Nvidia now captures 70%+ share of data center compute spend. They are also set to dominate the market for AI training semis for the foreseeable future. Hence the shift in most semis messaging to talk about the market for AI Inference. This is going to be a much larger market than training, but how exactly that happens and who will participate remains unclear.
First and foremost, there is the very big question as to where inference will take place – in the Cloud in some data center or at the Edge on user devices. For some time, we have operated on the assumption that the only way the economics of AI inference pencil out is for much of the workload to end up being done at the edge, meaning the end user pays the ‘capex’. Inference is going to be very expensive and even the deep pockets of the hyperscalers will struggle to afford the necessary build out. Beyond that, there are reasons around security, privacy and “data sovereignty” which lend themselves to edge inference.
At CES, we had that view seriously challenged several times. For instance, we met with privately-held Groq. They are a new-model company that designed their own inference chip (the LPU), but monetize through software providing low-cost, high-speed inference via their PaaS platform. Their contention is that their approach is sufficiently superior to the alternatives that it bends the cost curve enough to make cloud inference economical and edge inference superfluous. Of course, we have many questions about Groq – how good is there performance really and can they compete with the hyperscalers when it comes to providing cloud services. That being said, they have a company and an approach that merits more attention.
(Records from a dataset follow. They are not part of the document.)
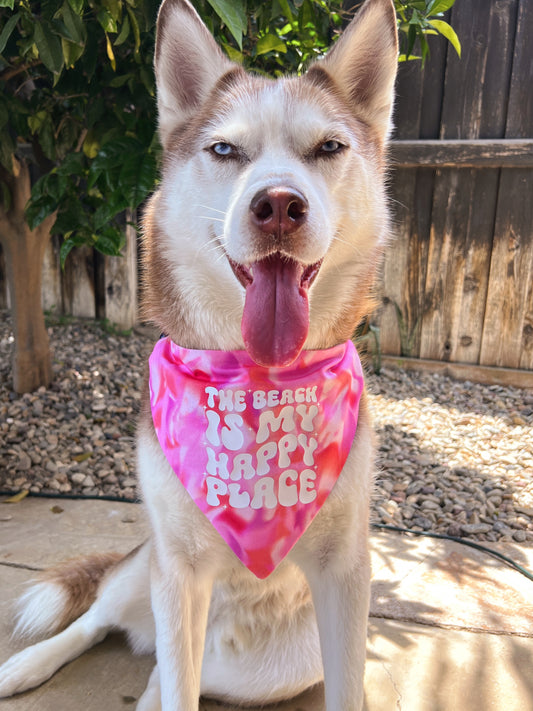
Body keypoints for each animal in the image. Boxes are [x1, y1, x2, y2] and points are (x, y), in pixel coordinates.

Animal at [0, 0, 394, 708]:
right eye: (224, 149)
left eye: (328, 147)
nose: (279, 205)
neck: (255, 380)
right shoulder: (177, 571)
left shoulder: (346, 573)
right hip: (145, 570)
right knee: (97, 620)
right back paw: (27, 666)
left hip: (281, 663)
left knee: (156, 671)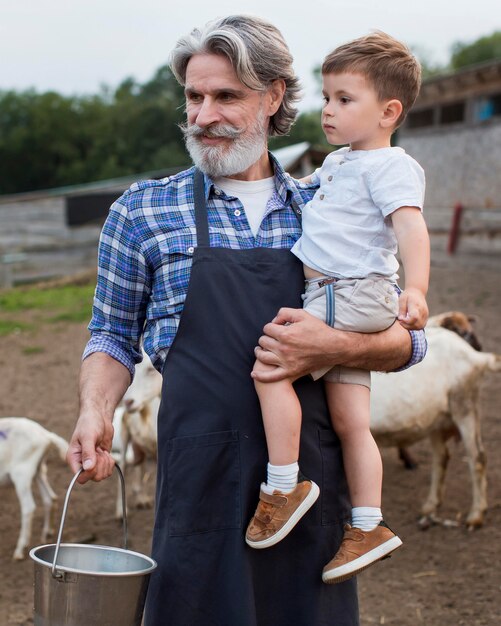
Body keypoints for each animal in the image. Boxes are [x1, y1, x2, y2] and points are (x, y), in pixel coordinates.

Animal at [0, 416, 68, 560]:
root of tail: (46, 435)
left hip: (22, 473)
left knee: (28, 507)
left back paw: (20, 549)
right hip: (39, 469)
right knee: (50, 498)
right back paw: (47, 533)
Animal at [370, 312, 498, 528]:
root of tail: (475, 356)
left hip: (464, 406)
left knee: (477, 457)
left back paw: (476, 515)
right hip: (437, 418)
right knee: (442, 457)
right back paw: (430, 507)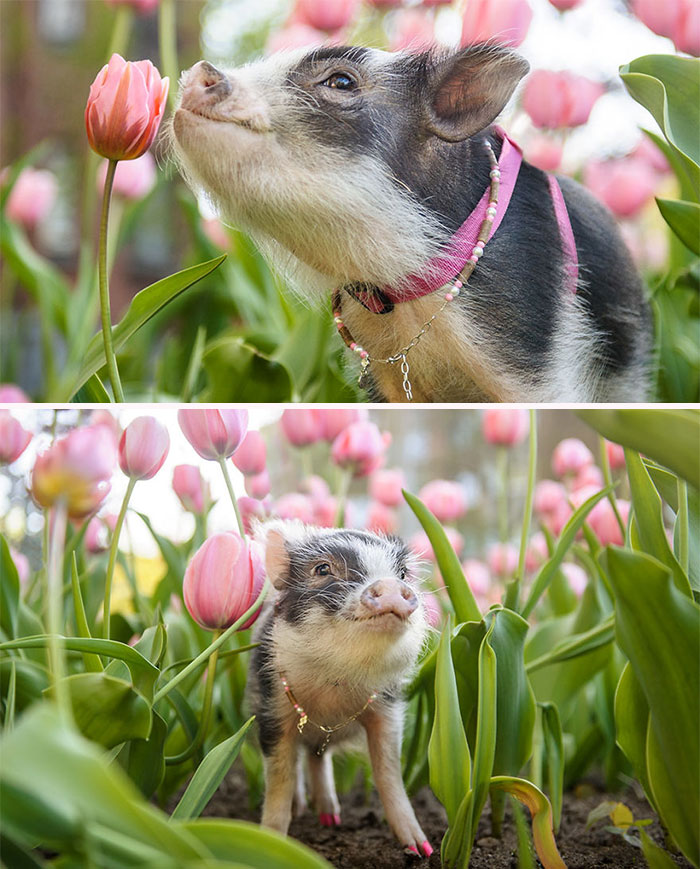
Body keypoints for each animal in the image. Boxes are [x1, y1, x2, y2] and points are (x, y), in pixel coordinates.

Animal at [249, 520, 432, 857]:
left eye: (401, 574)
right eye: (322, 569)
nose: (390, 585)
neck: (335, 682)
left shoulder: (387, 709)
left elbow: (388, 773)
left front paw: (420, 850)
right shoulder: (272, 710)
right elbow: (279, 779)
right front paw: (270, 842)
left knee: (317, 758)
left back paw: (331, 819)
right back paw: (305, 811)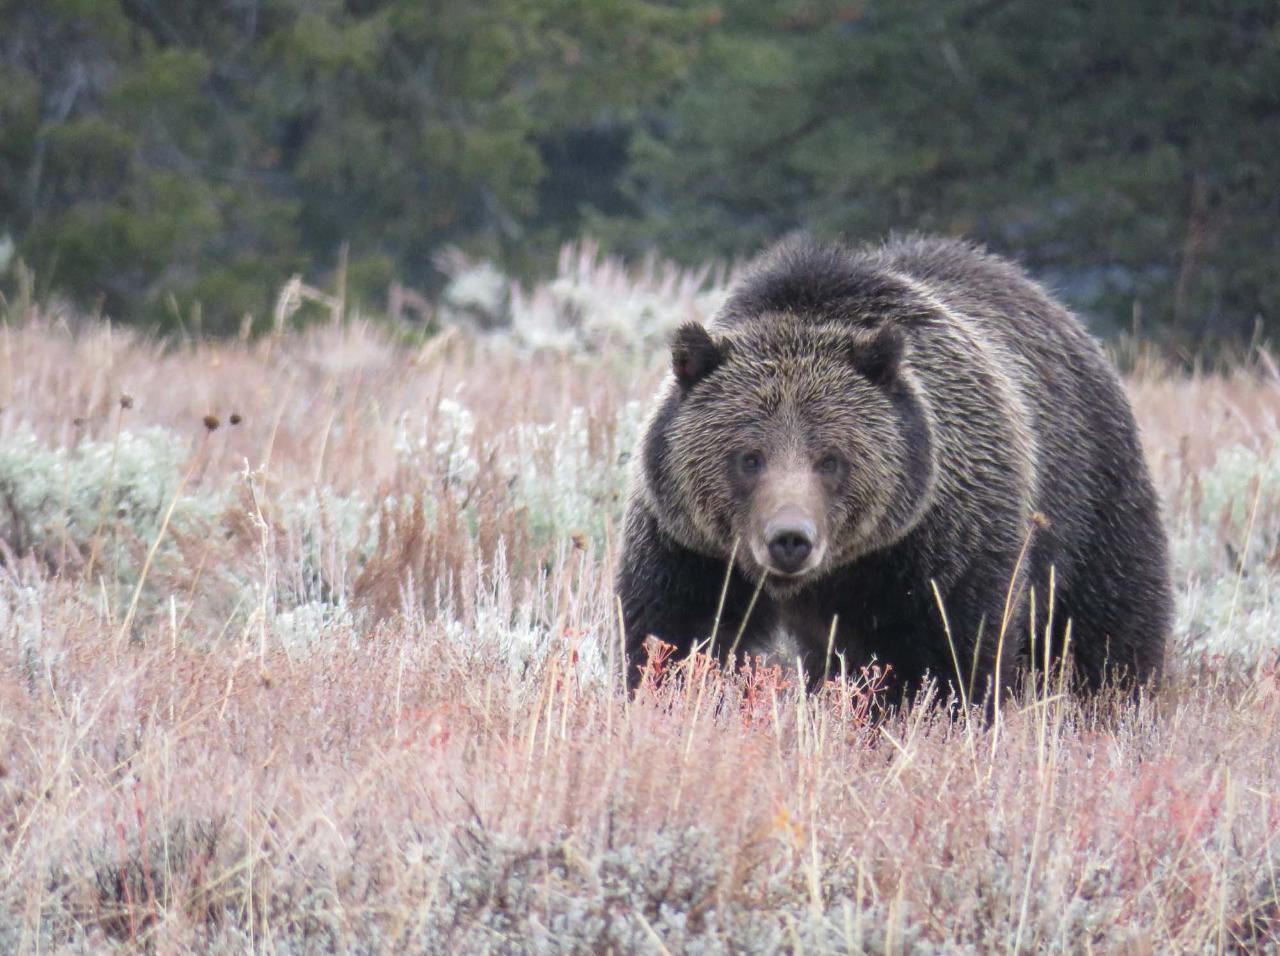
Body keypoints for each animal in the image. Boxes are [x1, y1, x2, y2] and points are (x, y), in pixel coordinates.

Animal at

Separately, we spoke to several companies making large moving objects who felt fairly strongly that cloud inference worked for most of their needs. For instance, we spent a lot of time in the John Deere booth. Deere is probably the most advanced industrial company when it comes to compute and autonomy. We spoke with someone from their software team about the edge vs cloud debate. According to him, much of the Deere software stack can be run perfectly well in the Cloud. Some tasks like vehicle safety (i.e. do not run over farm workers) probably need to be run on the vehicle, but many other tasks, including navigation, run perfectly well for them from the cloud. (They also run a robust cellular service to provide that low latency connectivity.) It was clear from our conversation with him that as a software designer he felt much larger compute constraints in the cloud than at the edge, implying much smaller uplift for edge silicon.
Admittedly, these are anecdotal data points from the far end of the capabilities spectrum. Most other companies will have to contend with very different environments. Nonetheless, they give us pause in to reconsider our assumptions about how this will play out.
Ultimately, this debate will be settled on the software side. Can developers continue to bring out models and tools which run on the edge? The answer to this question is important, and the stakes are huge. Companies like AMD, Intel and Qualcomm are all counting on a big uplift for edge inference.